We thank Shapiro et al. (1) for their interest in our study (2) and their comment about the role of low-grade endotoxemia in the pathogenesis of insulin resistance in type 2 diabetic subjects. The notion that elevated levels of lipopolysaccharide (LPS) in the circulation derived from a gastrointestinal source could be responsible for the inflammatory state present in insulin-resistant subjects (3,4) is provocative and merits further investigation. Although caution is warranted when extrapolating from a small number of studies (3,4), in the future it would be useful to measure circulating LPS levels in insulin-resistant subjects and determine whether a correlation exists between the plasma LPS concentration and toll-like receptor (TLR)4 expression/signaling in tissue.
As pointed out by Shapiro et al. (1), there is some evidence (obtained mostly in inflammatory cells) indicating that pre-exposure to LPS decreases the response to subsequent challenges with this molecule. The mechanism responsible for this phenomenon is not clear, but it is thought to involve an increase in nuclear factor κB (NFκB) p50 inhibitory homodimers, presence of endotoxin-neutralizing molecules in plasma, and downregulation of TLR4 expression/signaling. Because insulin-resistant subjects are chronically exposed to TLR4 agonists, such as saturated fatty acids (SFAs) and possibly LPS, one might expect a downregulation of TLR4. However, this does not seem to occur in vivo. For example, we observed upregulation of TLR4 in muscle of obese and type 2 diabetic subjects (2), while a similar phenomenon has been reported in adipose tissue of insulin-resistant mice (5,6). It is unclear why insulin-resistant animals and humans seem to “escape” from the chronic TLR4 stimulation. Instead of TLR4 downregulation, we actually found that acute exposure to monophosphoryl lipid A, a specific TLR4 agonist, increased TLR4 gene expression in primary human myotubes (2). Consistent with this observation, others have reported increased TLR4 expression upon LPS stimulation in endothelial (7) and dendritic cells (8). Therefore, the effect of LPS on TLR4 expression seems to vary depending on the experimental conditions, particularly the cell type examined.
In contrast to SFAs, n-3 polyunsaturated fatty acids (PUFAs) appear to blunt TLR4-mediated inflammatory responses in macrophages (9) and adipocytes (5) and prevent high-fat diet–induced insulin resistance in rodents (10).
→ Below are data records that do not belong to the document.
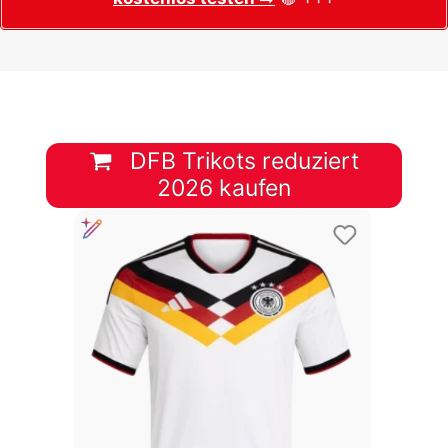
DFB Trikots reduziert
2026 kaufen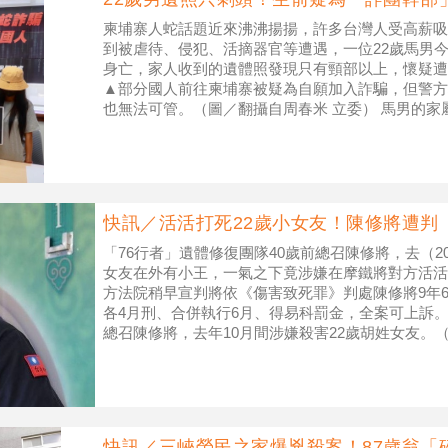
柬埔寨人蛇話題近來沸沸揚揚，許多台灣人受高薪吸
到被虐待、侵犯、活摘器官等遭遇，一位22歲馬男
身亡，家人收到的遺體照發現只有頸部以上，懷疑遭
▲部分國人前往柬埔寨被疑為自願加入詐騙，但警方
也無法可管。（圖／翻攝自周春米 立委） 馬男的家
月到柬埔寨打工疑遭人蛇集
快訊／活活打死22歲小女友！陳修將遭判
「76行者」遺體修復團隊40歲前總召陳修將，去（20
女友在外有小王，一氣之下竟涉嫌在摩鐵將對方活活
方法院稍早宣判將依《傷害致死罪》判處陳修將9年
各4月刑、合併執行6月、得易科罰金，全案可上訴。
總召陳修將，去年10月間涉嫌殺害22歲胡姓女友。
實上，陳修
快訊／三峽榮民之家爆兇殺案！87歲翁「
These results suggest that n-3 PUFAs could be used to treat insulin resistance in humans. Indeed, epidemiological studies suggest that diets rich in unsaturated fatty acids and low in SFAs are associated with enhanced insulin sensitivity (11,12). The Kuopio, Aarhus, Naples, Wollongong, Uppsala (KANWU) study, one of the largest (162 subjects) controlled dietary studies, showed that substituting SFAs with monounsaturated fatty acids improved insulin sensitivity in healthy individuals (13). Nonetheless, in that study, addition of n-3 PUFAs (3.6 g/day of fish oil) had no effect on insulin sensitivity. Moreover, another study reported worsening of insulin sensitivity after administration of high-dose fish oil (5.9 g/day) in type 2 diabetic subjects (14). In contrast to these studies, another large (324 subjects) trial found that fish oil (3.0 g/day) improved insulin sensitivity in obese individuals (15). It is not clear why the beneficial effect of n-3 PUFAs on insulin action in cell culture and rodent studies has not been confirmed in humans. Type 2 diabetes is a multifactorial disease with complex genetic and environmental variables, and short-term nutritional interventions might be insufficient to improve insulin sensitivity. Taking into account that the anti-inflammatory activity may vary among different sources of fish oils (16), the discrepant results could also be due to variations in the purity and ratio of n-3 PUFAs (eicosapentaenoic and docosahexaenoic acids) contained in the fish oil preparations used in different clinical trials. Studies using recently available (and Food and Drug Administration–approved) highly enriched re-esterified n-3 PUFA concentrates might help to clarify the role of n-3 PUFAs in the treatment of insulin-resistant disorders in humans.
R.A.D. has received grants from Bristol-Myers Squibb, Amylin, Eli Lilly, Novartis, Pfizer, Takeda, Roche, Johnson & Johnson, and Merck; is on Speakers Bureau for Amylin, Eli Lilly, and Takeda; and is on Advisory Board for Bristol-Myers Squibb, Amylin, Eli Lilly, Novartis, Pfizer, Takeda, Roche, and Johnson & Johnson. No other potential conflicts of interest relevant to this article were reported.